Beograd (9)
An den Mülltonnen sah ich manchmal Menschen, denen
die Bitterkeit sehr harte Konturen ins Gesicht geschnitten hat. Der feine Staub kommt auch
in die Höhe. Legt sich auf dem Balkon ab. Einmal sah ich ein kleines Kind von einem
gegenüber liegenden Balkon heftig winken. Und wußte nicht, ob ich mich gemeint fühlen
sollte. Die Klimaanlagen markieren die Gehsteige mit Kondenswasser-Lacken quer durch die
Stadt.
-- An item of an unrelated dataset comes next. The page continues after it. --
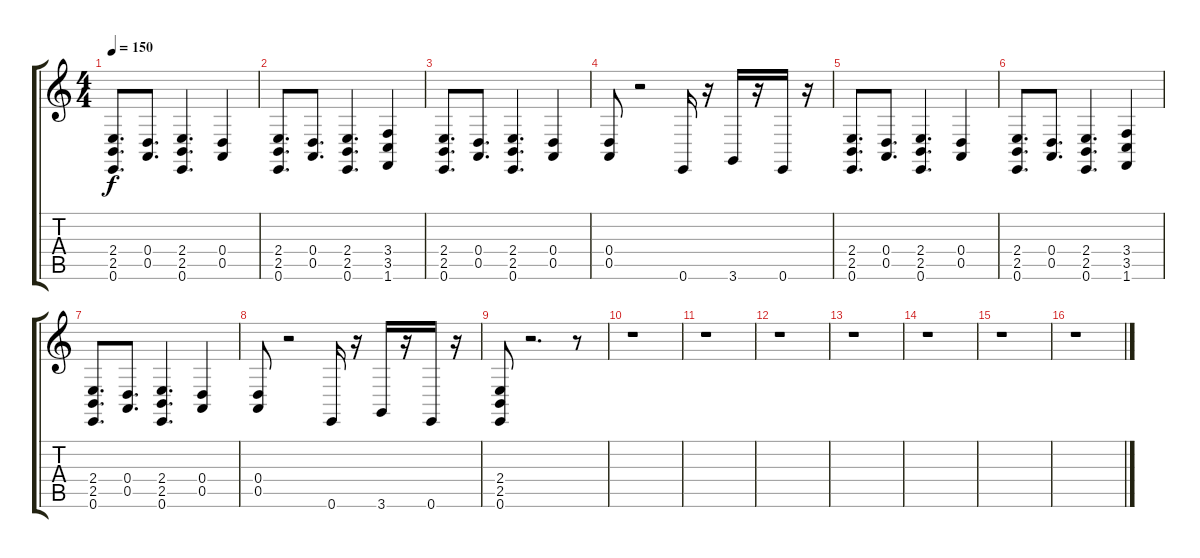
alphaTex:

Zemun war ursprünglich ein
eigener Ort und ist eingemeindet worden. Was meint denn eigentlich
"postkommunistisch"? Wir sind andauernd post-irgendwas. Es ist doch sehr wenig
aufschlußreich, wenn man seine Identität an dem deutlich machen möchte, was man einmal
war, was man nicht mehr ist.
Auf der anderen Seite tauchen die merkwürdigen
Gefolgsleute einer "Geister-Nostalgie" auf. Bei mir zuhause. Da gibt es ein
wachsendes Faible für Ikonen und Versatzstücke jenes Kommunismus, den wir gar nicht
erlebt haben. Obwohl oder gerade weil es in meiner Kindheit ganz üblich war, das
Slawische notorisch abzuwerten. Die Sprache habe einen häßlichen Klang, die Kultur sei
vernachlässigbar, die Politik ohnehin verwerflich ... und es bleibt ganz erstaunlich,
daß zwar unsere Leute, Österreicher und Deutsche, als Gesandte der Nazi-Barbaren auf dem
Balkan furchtbar gewütet haben, daß aber bis heute bei uns Assoziationen der Slawen als
Partisanen als "Feinde des Abendlandes" gepflegt werden.
Ganz aussichtslos, daß gelegentlich ein Slawe daran
erinnern mag, wer denn hauptsächlich an den brisanten Schnittstellen das Abendland gegen
die Osmanen abgegrenzt hat. Obwohl das "Prinz Eugen-Lied" noch daran erinnert,
daß die "Festung Belgerad" genau diese Demarkationslinie kenntlich gemacht hat.
Und so begabt der Savoyer als Feldherr gewesen sein mag, das Heer der Habsburger war
notorisch schlecht ausgerüstet, in veraltetem Zustand; woran sich eigentlich bis zum
Ersten Weltkrieg nichts geändert hat. Die Habsburger verstanden sich eben besser aufs
Heiraten.
Und ich höre, daß sei im Selbstbewußtsein Serbiens noch
heute ein gewichtiger Punkt. Die nationalistisch aufgeladene Erinnerung an die Schlacht
auf dem Kosovo Polje, wo man von den Osmanen vernichtend geschlagen worden war, wird als
eine frühe "Verteidigung des Abendlandes" verstanden.